*** Records for this task ***

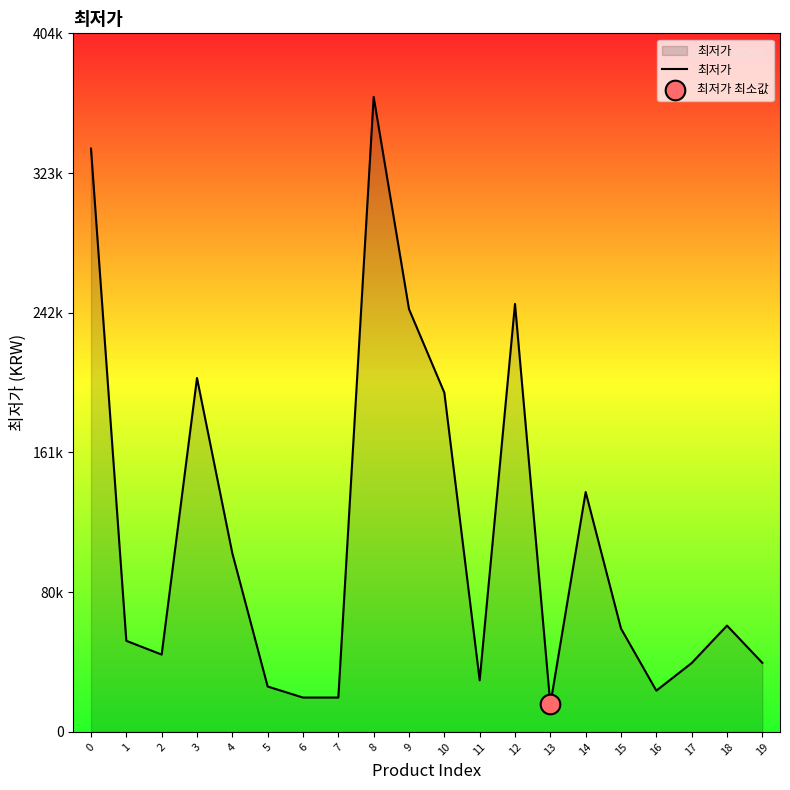

Which has a higher value, 12 or 4?

12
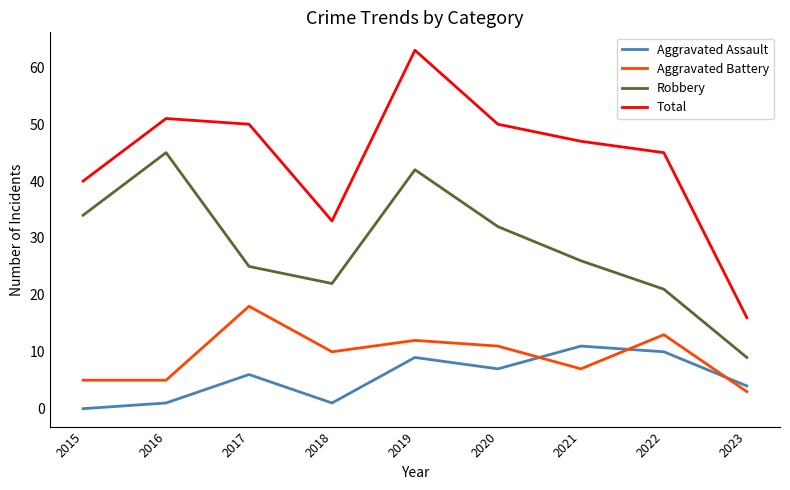

List the series in order of their peak value, highest first.

Total, Robbery, Aggravated Battery, Aggravated Assault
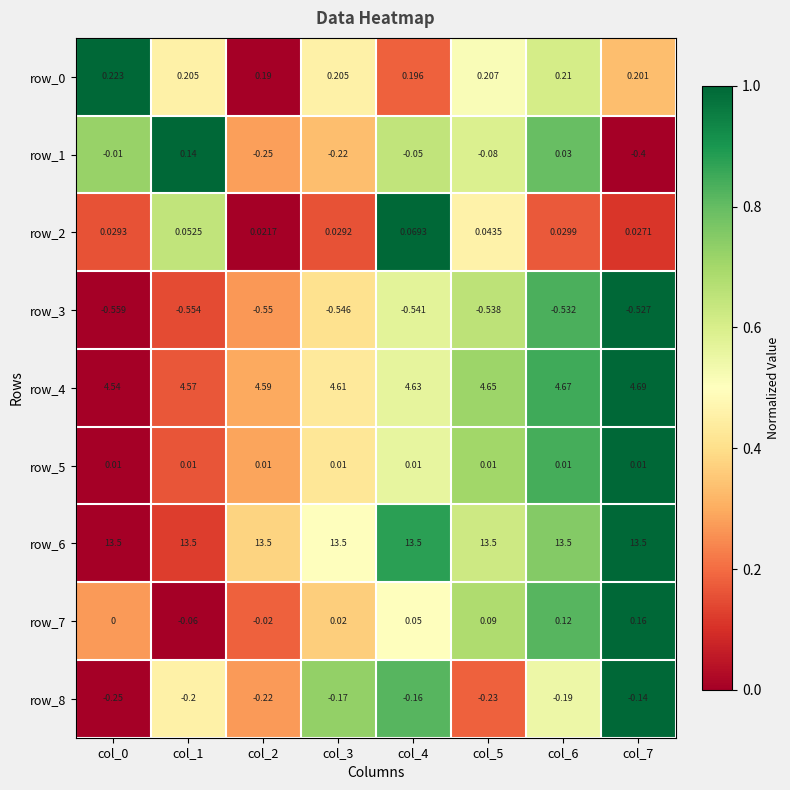

Which series changed the most between col_3 and col_6?

row_1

*** End of Records for this task ***

> [Requirement] Write out the lines above verbatim, omitting the pictures.

> [Solution for this task]
Which has a higher value, 12 or 4?

12

List the series in order of their peak value, highest first.

Total, Robbery, Aggravated Battery, Aggravated Assault

Which series changed the most between col_3 and col_6?

row_1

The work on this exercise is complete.